テュールだけは、他の兵たちと雰囲気が違った。
他の兵が狂気的だったのに対し、テュールからは何も感じない。
少なくとも、殺気はないようだ。
「艦長だったとは、どういう意味だ?」
「答えてもいいが、その前に一つ聞かせてほしい。戦争は、終わったのか?」
尋ねるテュールの目は真剣だった。
恐らく、彼は知らないのだろう。いや、彼だけではなく、この艦の乗組員全員が未だに終戦を知らず、戦時下の緊張を強いられてきたのだろう。
「ああ。終わった。もう250年も前の話しだ」
「そうか。世界は、平和なのか?」
「少なくとも、こんなものは必要ない」
「そうか。それは良かった」
テュールは、安堵しているようだ。
戦争の勝敗など関係なく、ただ、平和になったことを喜んでいる。
「あのさ、浸ってるとこ悪いんだけど、私は急いでるんだよね。話があるなら、早くしてくれないかな?」
ティルが無情に、雰囲気をぶち壊す。
まあ確かに、のんびりしていたらフリールに〈フェンリル〉の主砲が打ち込まれかねないのだから、焦るのも仕方無いだろう。
「ああ。そうだった。実はな、私は上官反逆罪で射殺されたのだよ」
あっさりと、とんでもないことを言う射殺体。
「我が艦は集中砲火を受け、戦闘には耐えない状態だった。故に私はガルム提督に撤退を具申した。その直後、私は提督に殺された。それからしばらく経って、気づいてみればこの状態だったというわけだ」
「それで、どうだっていうの?」
多少、いらいらした様子で、ティルは尋ねる。
そういえば、話し始めてからずっと、ティルの突撃銃の銃口はテュールを狙っている。
「続きがあるなら早く言って! この艦の現在位置分かってる? 有効射程距離分かってる? 私はこれを早く自爆させないといけないの! 自爆スイッチあるなら、早く教えなさい!」
焦っているためだろう、ティルの口調が荒い。
「現在、この艦の制御はガルム提督がナノマシンを通して行っているのようだ。
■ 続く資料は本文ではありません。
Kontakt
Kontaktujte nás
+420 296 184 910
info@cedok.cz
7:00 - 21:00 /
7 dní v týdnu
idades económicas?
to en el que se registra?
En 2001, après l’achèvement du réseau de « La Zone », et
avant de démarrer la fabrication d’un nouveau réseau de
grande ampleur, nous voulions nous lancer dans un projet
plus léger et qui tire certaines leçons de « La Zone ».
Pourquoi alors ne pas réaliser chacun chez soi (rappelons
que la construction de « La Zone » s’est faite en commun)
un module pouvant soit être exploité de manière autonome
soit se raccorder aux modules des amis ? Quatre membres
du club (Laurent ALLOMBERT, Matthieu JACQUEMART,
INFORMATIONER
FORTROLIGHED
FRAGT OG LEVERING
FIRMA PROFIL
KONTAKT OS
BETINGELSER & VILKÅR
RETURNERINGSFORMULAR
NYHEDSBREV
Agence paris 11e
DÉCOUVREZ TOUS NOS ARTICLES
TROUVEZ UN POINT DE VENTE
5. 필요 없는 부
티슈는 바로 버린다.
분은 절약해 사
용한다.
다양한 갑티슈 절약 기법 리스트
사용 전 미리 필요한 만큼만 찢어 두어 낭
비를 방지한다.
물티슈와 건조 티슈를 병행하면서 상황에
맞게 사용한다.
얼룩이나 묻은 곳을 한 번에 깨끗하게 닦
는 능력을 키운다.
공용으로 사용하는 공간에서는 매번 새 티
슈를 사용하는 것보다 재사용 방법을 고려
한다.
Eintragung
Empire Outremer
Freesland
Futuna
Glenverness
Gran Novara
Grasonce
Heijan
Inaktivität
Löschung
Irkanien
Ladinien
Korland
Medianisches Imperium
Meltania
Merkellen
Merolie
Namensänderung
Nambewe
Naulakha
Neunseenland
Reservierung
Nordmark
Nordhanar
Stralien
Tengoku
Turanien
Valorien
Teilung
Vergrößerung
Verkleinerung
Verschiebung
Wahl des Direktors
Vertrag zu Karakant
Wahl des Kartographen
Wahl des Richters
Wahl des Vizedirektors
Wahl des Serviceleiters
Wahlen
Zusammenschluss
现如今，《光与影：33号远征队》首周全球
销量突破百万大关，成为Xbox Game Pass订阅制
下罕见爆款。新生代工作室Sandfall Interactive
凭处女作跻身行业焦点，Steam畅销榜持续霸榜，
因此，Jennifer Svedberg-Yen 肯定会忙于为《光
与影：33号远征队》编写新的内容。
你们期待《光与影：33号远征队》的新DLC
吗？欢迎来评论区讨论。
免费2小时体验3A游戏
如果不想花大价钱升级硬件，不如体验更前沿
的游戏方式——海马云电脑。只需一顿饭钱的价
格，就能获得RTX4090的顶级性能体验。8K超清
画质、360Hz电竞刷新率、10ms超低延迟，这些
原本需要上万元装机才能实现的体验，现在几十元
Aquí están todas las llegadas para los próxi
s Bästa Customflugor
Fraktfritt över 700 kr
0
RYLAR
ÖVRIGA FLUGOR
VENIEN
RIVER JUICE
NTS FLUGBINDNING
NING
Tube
ここからは制御することが出来ない。提督は、ナノマシン制御室にいる」
「てことはなに? その提督を倒せば、この艦は止まるの?」
「そうだ」
「ふーん。そうなんだ。それで、その制御室はどこにあるの?」
「この部屋を出たところに、小さな螺旋階段がある。そこを降りればたどり着ける」
「それ、ほんと?」
「ああ。本当だ」
「分かった。ありがとね。それじゃ、キーム。早く行こっ!」
あっさり銃を引き、ティルは出口へ向かう。
「なあ。あんた。どうして上官の居場所を教える? 軍人としては、非常識な行動だと思うが」
気になったことをテュールに尋ねてみる。
「なに。どうせラーグリスクは敗北し、軍は解体されたのだろう。ならば、もうに軍規など存在せん。それに、出兵前の私には妻と子供がいた。あいつらはもうこの世にいないだろうが、子孫はきっと、この世界で暮らしている。だから私は、今の平和な世界を守ってやりたい。だから、おまえたちに希望を託す。それだけだ」
「そうか。最後にもう一つだけ聞く」
「なんだ?」
「死んで、生きながらえる呪縛から逃れたいとは、思わないか?」
「……たとえ軍が滅んでも、私は艦長だ。艦長は、自分の艦を見捨てて、先に死ぬわけにはいかん」
「そうか。わかった」
ティルに次いで、部屋をブリッヂを出る。
「感謝するぞ。少年」
背後で、そんな声が聞こえた気がした。